Happy Independence Day weekend! I wish you all a safe and wonderful holiday.
This week, we harvested some of our first vegetables of the season here at my Bedford, New York farm. My outdoor garden is looking excellent and producing such wonderful and nutritious foods - cabbage, lettuce, Swiss chard, kale, peas and so much more. I am so happy to have an abundance of fresh produce to share with my family this July 4th.
Enjoy these photos.
The day was quite warm and humid, but everyone at the farm is always so excited to harvest from the garden. My housekeepers, Enma and Elvira, went down to pick some of the season’s first vegetables.
Enma picked this lettuce, Lactuca sativa. Lettuce is a fairly hardy, cool-weather vegetable that thrives when the average daily temperature is between 60 and 70-degrees Fahrenheit. Lettuces can generally be placed in one of four categories: looseleaf, butterhead, crisphead, and romaine.
I love all the different lettuce varieties and always plant many for my family’s delicious salads.
Elvira harvests some of the Swiss chard. Swiss chard is a leafy green vegetable often used in Mediterranean cooking. The leaf stalks are large and vary in color, usually white, yellow, or red. The leaf blade can be green or reddish.
Look at these vibrant red Swiss chard stalks. And Swiss chard is a nutritional powerhouse – it’s filled with vitamins K, A, and C, and is also a good source of magnesium, potassium, iron, and dietary fiber.
A bit crunchier than spinach, Swiss chard is also more tender than kale. Swiss chard is actually a beet but doesn’t have a bulbous root. It’s referred to as a member of the “goosefoot” family due to the shape of its leaves.
Our brassicas are also looking very good this season.
Enma harvests the first cabbage – a big head of green cabbage. Green cabbage is what is most familiar – the wide fan-like leaves are pale green with a slightly rubbery texture when raw. To get the best health benefits from cabbage, it’s good to include all three varieties into the diet – Savoy, purple, and green.
This cabbage isn’t quite ready yet – it still needs a couple weeks to grow. Red, or purple, cabbage is often used raw for salads and coleslaw. It contains 10-times more vitamin-A and twice as much iron as green cabbage. I can’t wait to harvest some of these cabbage heads.
The leaves of the Savoy cabbage are more ruffled and a bit more yellowish in color – so pretty.

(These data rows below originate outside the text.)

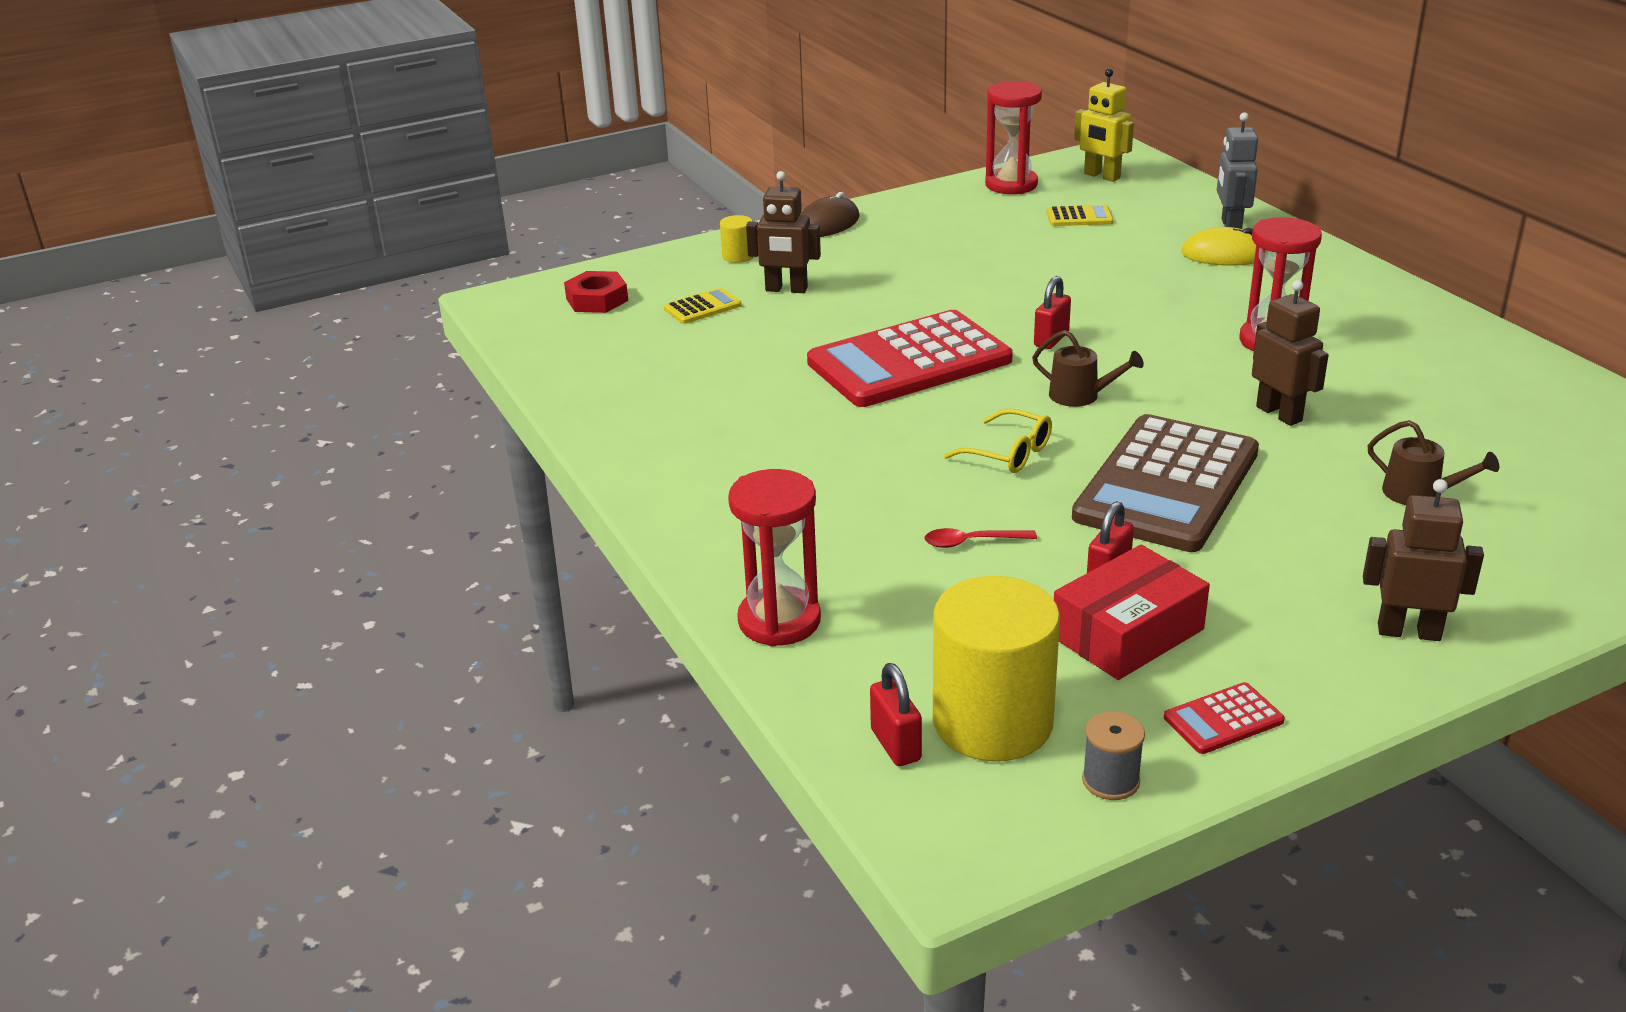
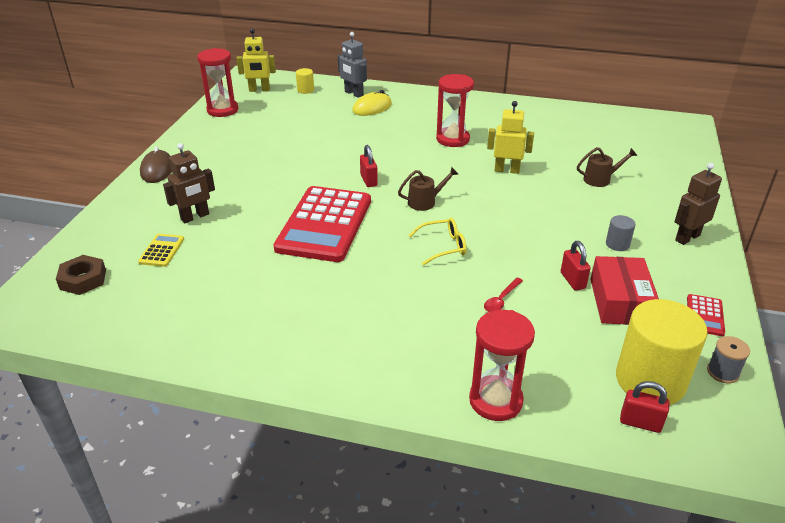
camera: 50 degrees left, 5 degrees up
red nut [564,271,628,313] -> brown nut [56,255,106,295]
yellow cylinder [720,215,753,263] -> yellow cylinder moved to [296,68,314,94]
yellow calculator [1047,205,1114,226] -> none
brown calculator [1072,414,1259,552] -> none
brown robot [1252,280,1329,426] -> yellow robot [487,101,534,174]
none -> grey cylinder [606,215,636,251]

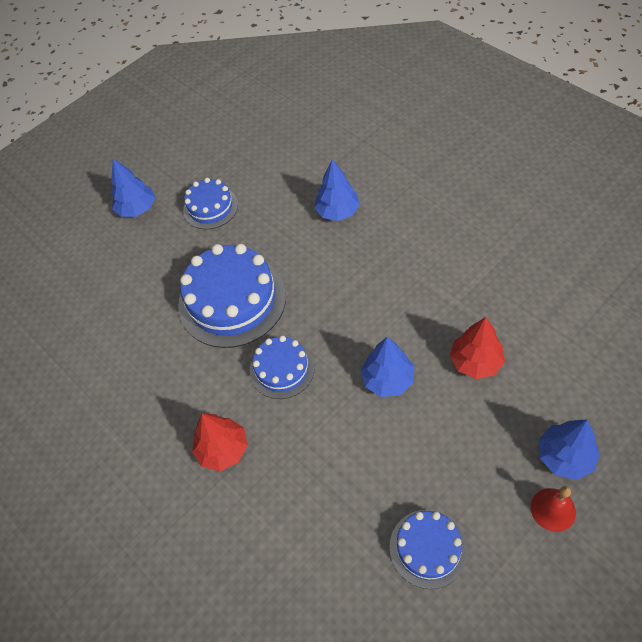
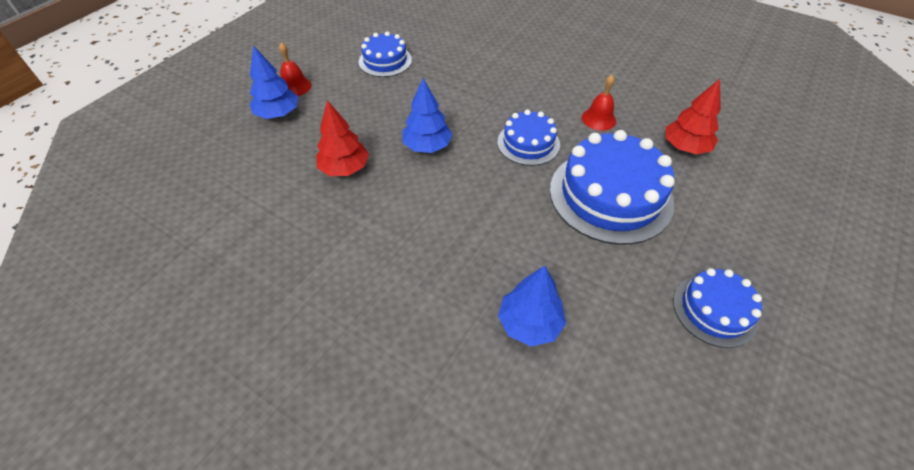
camera: 160 degrees right, 5 degrees down
blue tree [111,158,155,217] -> none
red tree [192,414,248,471] -> red tree moved to [666,79,721,154]
none -> red bell [582,75,616,131]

This is also developing nicely.
The cauliflower isn’t ready quite yet either, but look at this white variety of cauliflower – beautiful, and so, so healthy.
Here’ a head of broccoli, which is high in vitamins A and D. We will have some nice heads of broccoli, cauliflower, and cabbage in our next harvest.
Soon, we will also have lots of beets from this garden. The beetroot is the taproot of the beet plant, and is often called the table beet, garden beet, red or golden beet or simply… beet. Because we practice succession planting, we have lots of ready-to-pick beets in my vegetable greenhouse.
The onions look wonderful too. We planted a lot of white, yellow and red onions. Onions are harvested later in the summer when the underground bulbs are mature and flavorful. I always look forward to the onion harvest.
We planted many peas along the garden fence – shelling peas, which need to be removed from their pods before eating, and edible pods, which can be eaten whole, such as snap peas. Here’s Elvira harvesting many peas.
The pea plant can be bushy or climbing, with slender stems. They are best grown on supports to keep them off the ground and away from many pests and diseases. It’s best to pick peas early in the morning before it gets too warm.
The pods can range in size from four to 15-centimeters long and about one-and-a-half to two-and-a-half centimeters wide. Each pod contains between two and 10-peas.
Our peas are so fresh and green, and picked just at the right time – when pods start to fatten, but before peas get too large.
Snow peas are also known as Chinese pea pods. They are flat with very small peas inside, and the whole pod is edible.
Everyone always asks what I do with all the vegetables I grow. I share them with my family, but I also love sharing the bounty with friends, colleagues, and my hardworking crew here at the farm. I provide fruits, vegetables, and eggs for photo and video shoots. And, of course, all my birds get vegetables too.
I am so excited about this year’s growing season. It’s nice to know I have a great source of nutritious, delicious produce right here at the farm. Have a wonderful Independence Day weekend. Enjoy the time with loved ones, and please stay safe and healthy.